The event included a lecture by Sonja Novkovic, professor of economics and academic director of the International Centre for Co-operative Management at Saint Mary’s University in Halifax, Canada. She offered an update on her four-year study of co-operative governance, from the perspective of co-operatives as a humanist business model.

She said humanism – or a people-centred approach – is an inherent property of co-operatives alongside joint ownership and control, and democratic self-governance. Co-ops are also embedded in the economy, society and environment where they are based.

But Prof Novkovic also identified dualities and tensions in the co-op movement – as iIlustrated by two broad theories of governance. There is the principal/agent relationship, which separates ownership and control. This sees the owners hire a CEO – a profit-motivated individual who must be held in check by the directors on behalf of the owner.

And there is the stewardship model – where the CEO’s interest and values align with those of the co-op values; here, the board’s role is to support and advise CEO.

Even within co-ops there are tensions, she noted: between member democracy and the business imperatives of an enterprise; between the interests of individual members and those of the collective. Members can have dual roles as they are both owners and users of a co-op; and co-ops are split between acting as a social and an economic entity. 

And some co-ops see themselves as working in the business mainstream while others want to challenge that mainstream as alternative enterprises.

When it comes to governance these tensions bring paradoxes: boards must include representation of lay members but also carry expertise. There are different ways to square this circle, said Prof Novkovic – in larger co-ops there can be a power hierarchy where members elect directors and the directors select a CEO, leading to a separation of ownership and control. This is less suitable for smaller co-ops or worker co-ops.

For Prof Novkovic, humanism adds a valuable element to co-op governance as it presents “a challenge to classical economics” and establishes that people are not commodities. In worker co-ops labour owns the capital; the model differs from other forms of employee ownership because its owners have a personal right, not a property right, she argued.

◇ ◇ ◇ ◇ ◇

- _TASKS TO CARRY OUT_:
• 1. Summarize the text on co-operative governance in two sentences.
• 2. Reproduce word for word the part of the text on co-operative governance between "When it comes" and "or worker co-ops.", inclusive.

◇ ◇ ◇ ◇ ◇

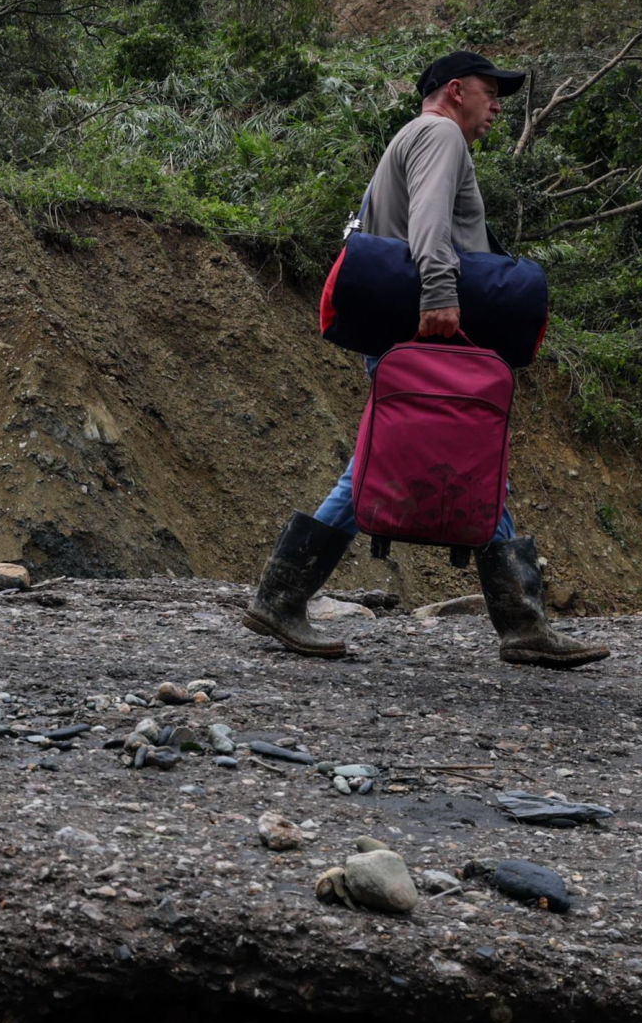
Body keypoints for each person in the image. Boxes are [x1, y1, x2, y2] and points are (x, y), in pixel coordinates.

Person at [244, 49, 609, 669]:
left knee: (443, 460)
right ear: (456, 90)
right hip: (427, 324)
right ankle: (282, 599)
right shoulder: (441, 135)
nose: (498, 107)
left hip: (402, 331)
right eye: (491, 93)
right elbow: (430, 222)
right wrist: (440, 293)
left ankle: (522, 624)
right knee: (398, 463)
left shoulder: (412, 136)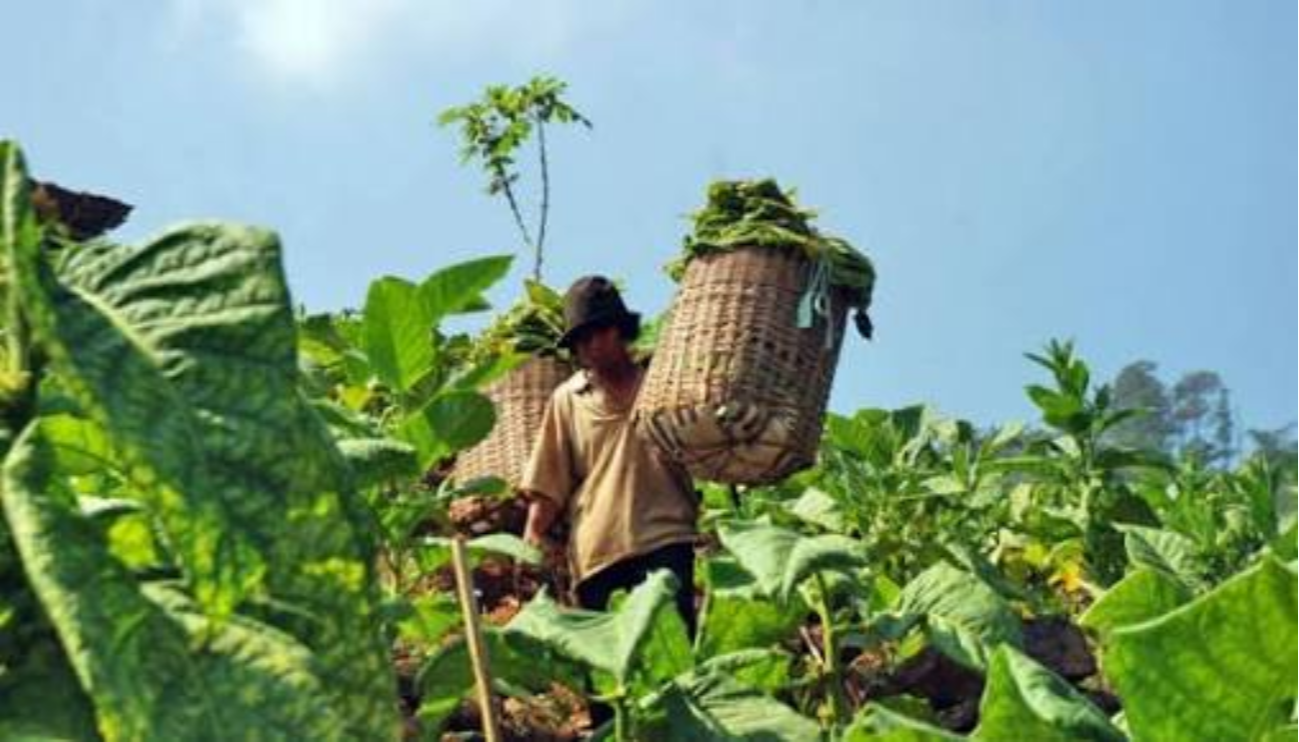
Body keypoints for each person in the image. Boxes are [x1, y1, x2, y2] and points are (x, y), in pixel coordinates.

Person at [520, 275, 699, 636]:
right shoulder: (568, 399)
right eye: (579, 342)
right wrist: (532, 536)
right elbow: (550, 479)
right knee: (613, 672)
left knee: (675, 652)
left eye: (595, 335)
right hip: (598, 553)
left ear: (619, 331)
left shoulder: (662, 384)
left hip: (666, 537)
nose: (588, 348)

◇ ◇ ◇ ◇ ◇

- _LIST OF ANSWERS_:
• 1. Sonja Novkovic, an economics professor at Saint Mary's University in Halifax, gave an update on her four-year study of co-operative governance, viewing co-operatives as a humanist business model. She described tensions in co-ops and between theories of governance, and argued that humanism adds value to co-op governance by challenging classical economics and establishing that people are not commodities.

• 2.
When it comes to governance these tensions bring paradoxes: boards must include representation of lay members but also carry expertise. There are different ways to square this circle, said Prof Novkovic – in larger co-ops there can be a power hierarchy where members elect directors and the directors select a CEO, leading to a separation of ownership and control. This is less suitable for smaller co-ops or worker co-ops.